→ **TASK REQUIREMENTS**: Counting only lines that contain "Normal", how many are there in the records below? Give the figure alone.

→ **DATASET CONTENT**:
════════

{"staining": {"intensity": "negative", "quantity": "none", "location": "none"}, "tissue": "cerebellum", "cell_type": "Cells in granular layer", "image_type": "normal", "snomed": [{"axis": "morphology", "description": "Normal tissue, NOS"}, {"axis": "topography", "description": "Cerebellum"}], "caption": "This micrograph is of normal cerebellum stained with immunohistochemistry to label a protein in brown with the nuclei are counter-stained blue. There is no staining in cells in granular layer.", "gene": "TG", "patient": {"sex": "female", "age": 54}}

════════

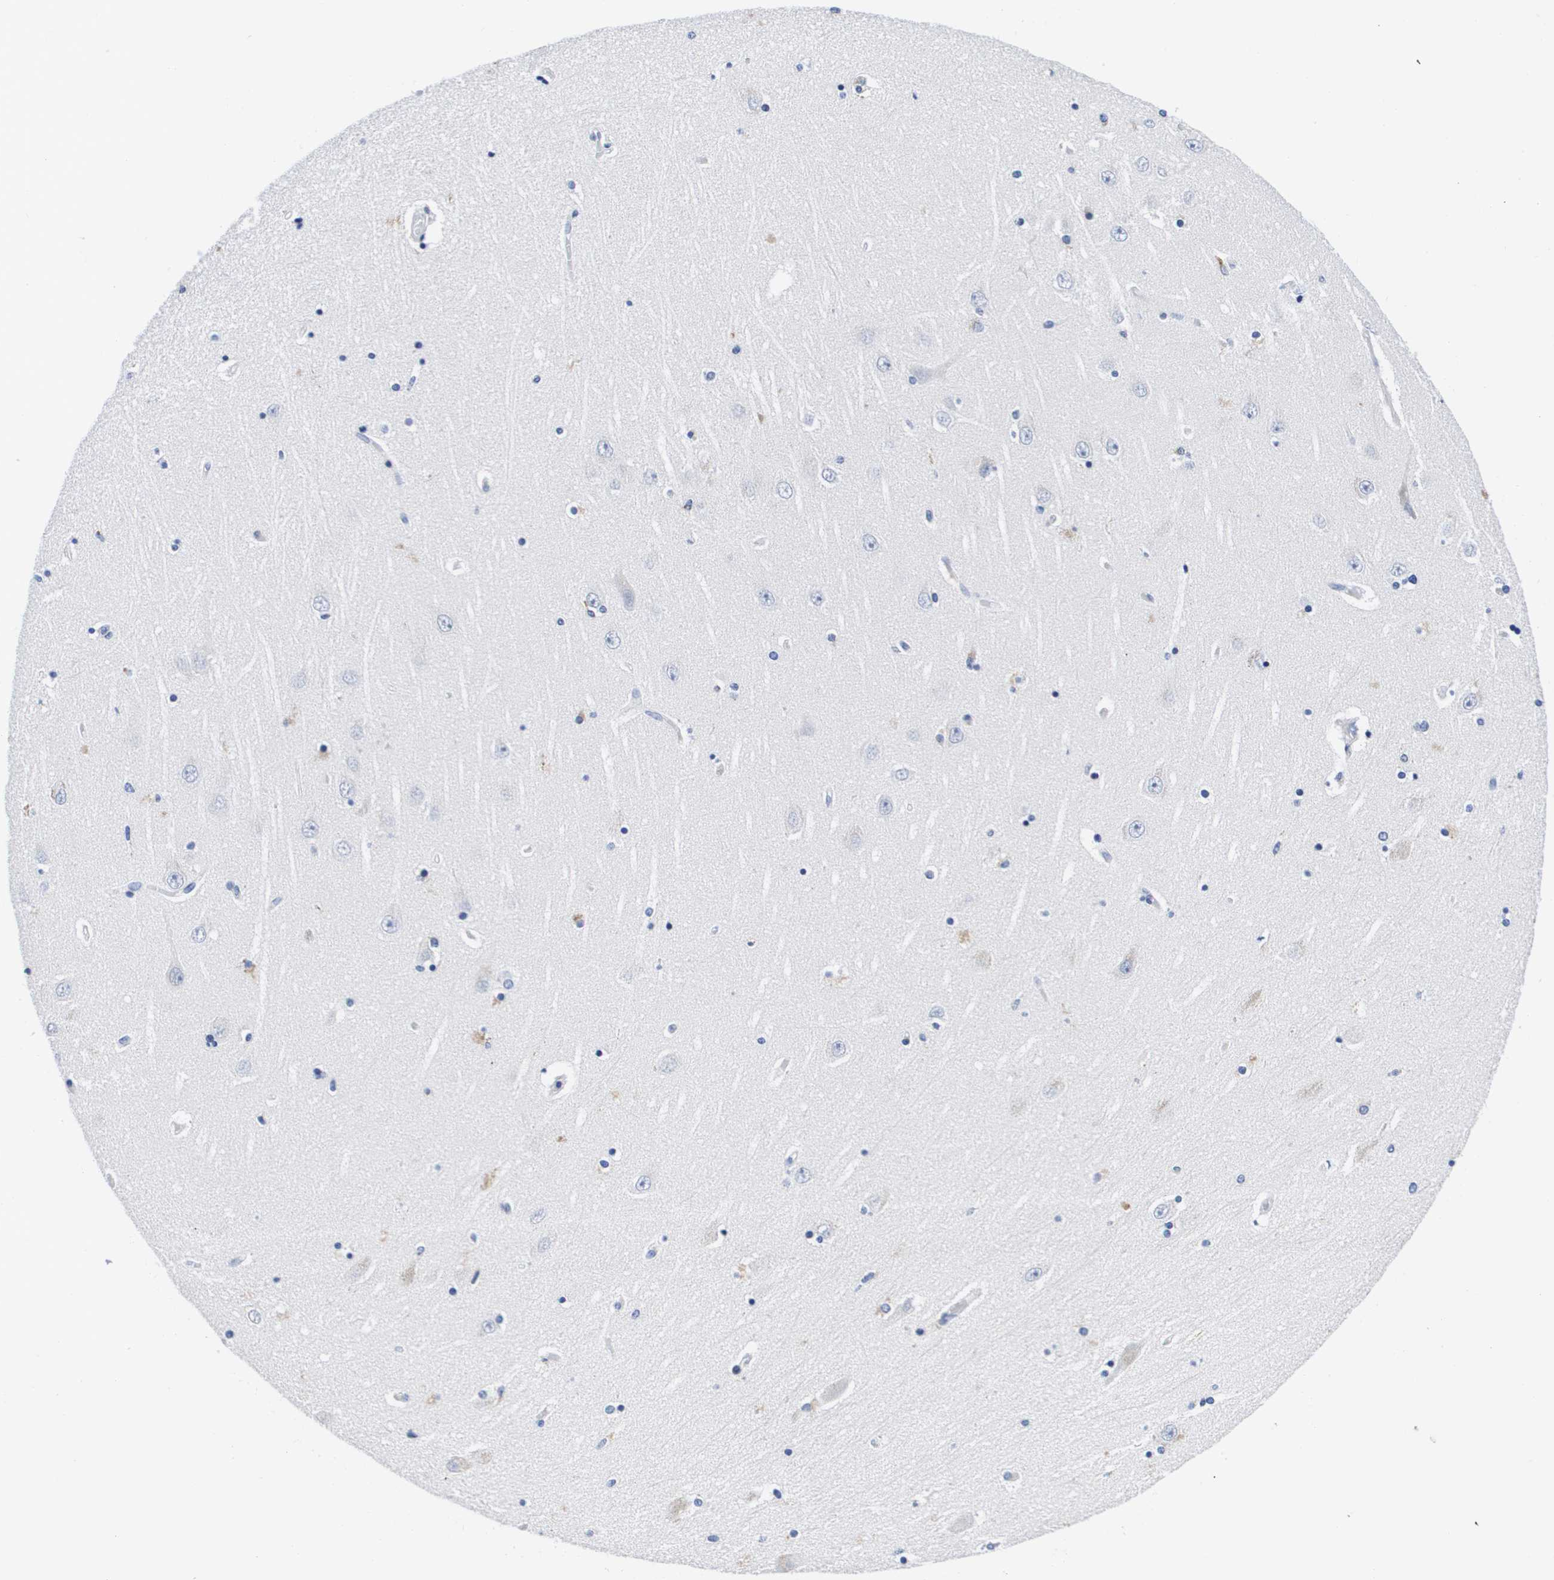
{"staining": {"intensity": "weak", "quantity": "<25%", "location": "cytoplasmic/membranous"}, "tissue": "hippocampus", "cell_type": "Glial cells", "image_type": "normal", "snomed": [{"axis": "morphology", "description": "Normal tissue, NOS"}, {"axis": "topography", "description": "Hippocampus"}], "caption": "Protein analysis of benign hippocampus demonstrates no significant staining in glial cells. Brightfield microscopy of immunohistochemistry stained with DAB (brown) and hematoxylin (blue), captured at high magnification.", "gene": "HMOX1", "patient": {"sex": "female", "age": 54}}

════════

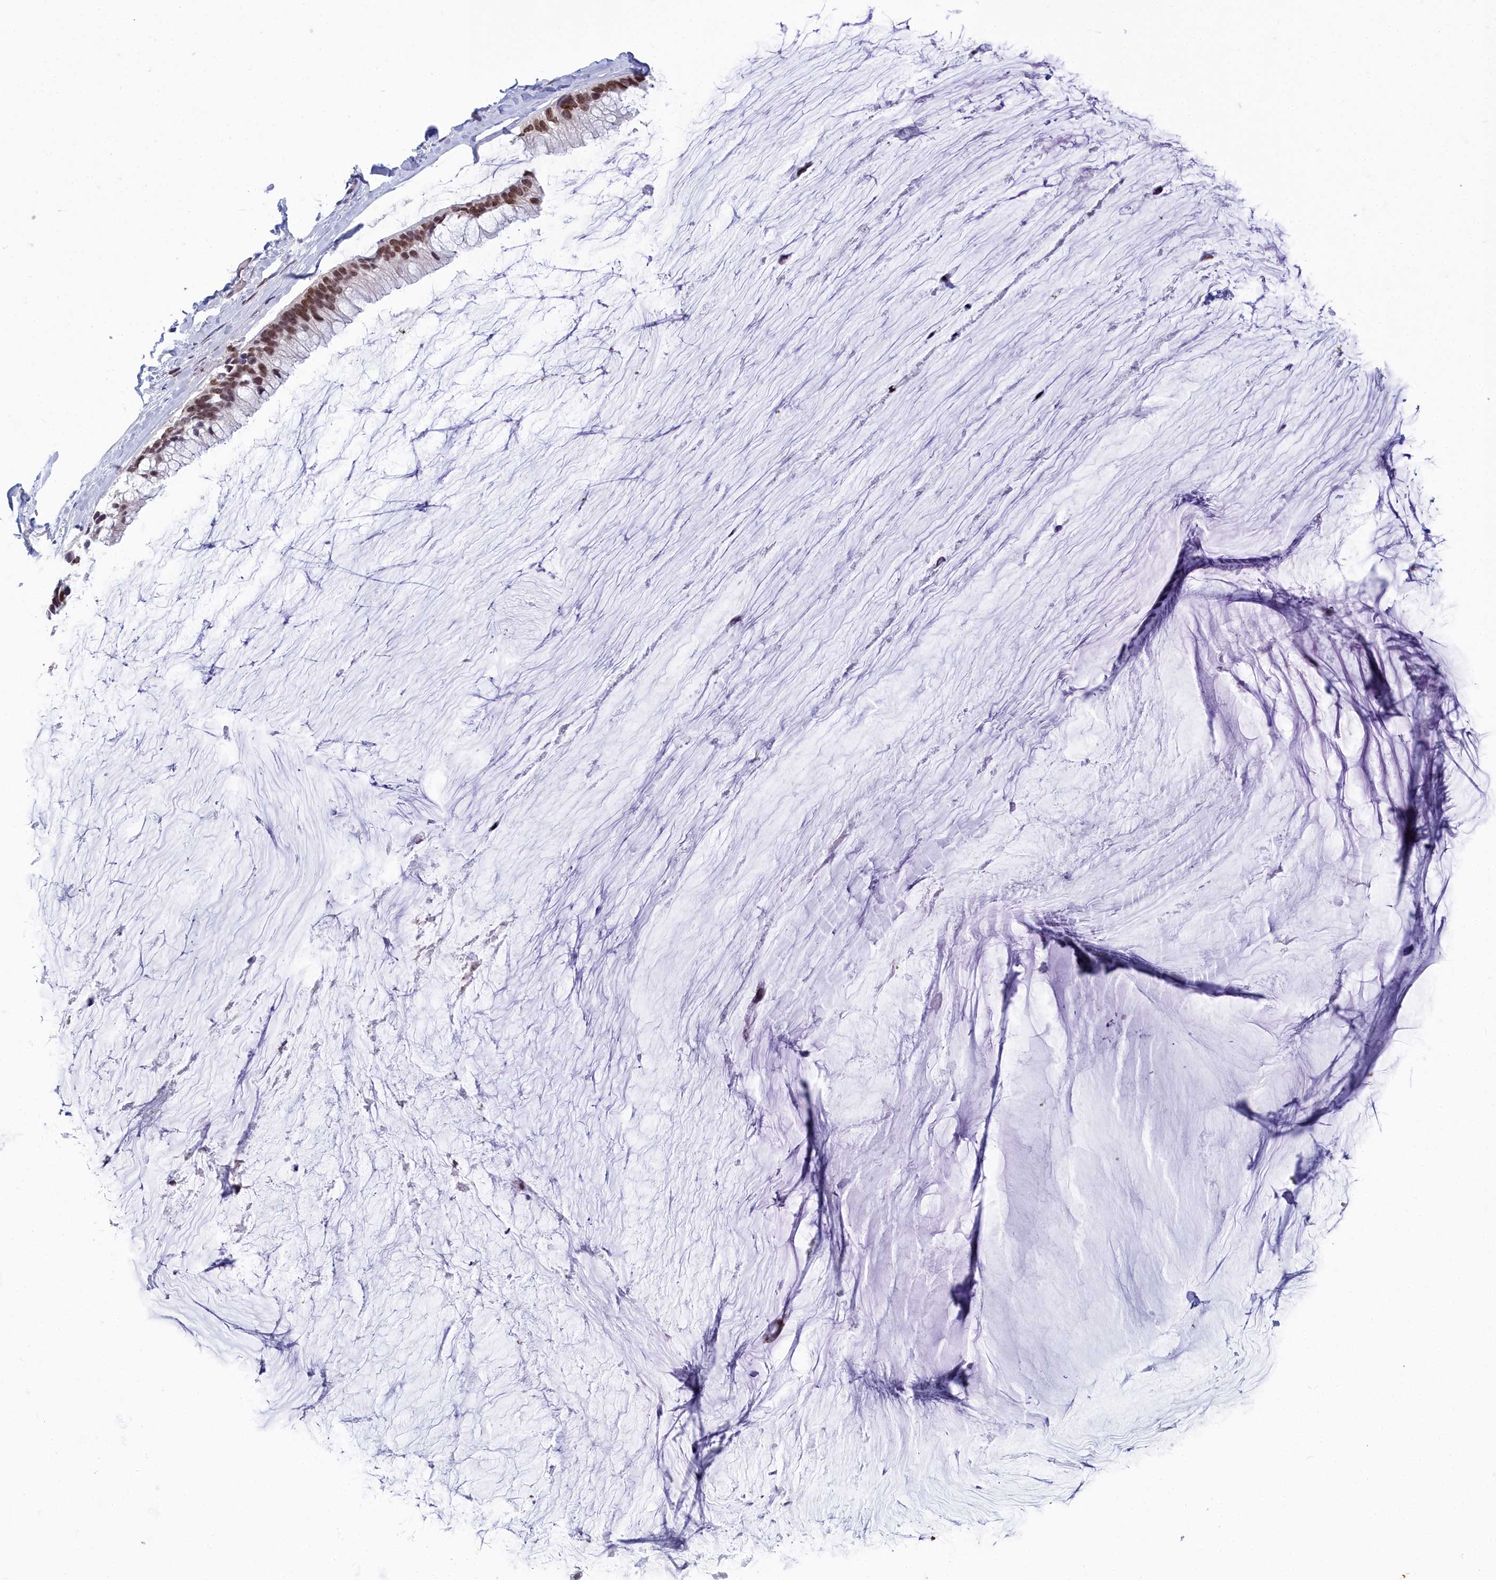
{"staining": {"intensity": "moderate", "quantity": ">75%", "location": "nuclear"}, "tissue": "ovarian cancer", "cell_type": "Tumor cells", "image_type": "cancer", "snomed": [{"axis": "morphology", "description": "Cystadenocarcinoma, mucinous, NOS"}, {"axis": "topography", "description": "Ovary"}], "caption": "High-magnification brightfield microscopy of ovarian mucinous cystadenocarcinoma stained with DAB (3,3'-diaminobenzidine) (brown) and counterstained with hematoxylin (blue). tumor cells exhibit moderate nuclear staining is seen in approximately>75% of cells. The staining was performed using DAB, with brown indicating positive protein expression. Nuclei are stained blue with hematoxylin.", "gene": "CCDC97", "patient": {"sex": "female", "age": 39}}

════════

→ **OUTPUT FOR THIS EXERCISE**: 2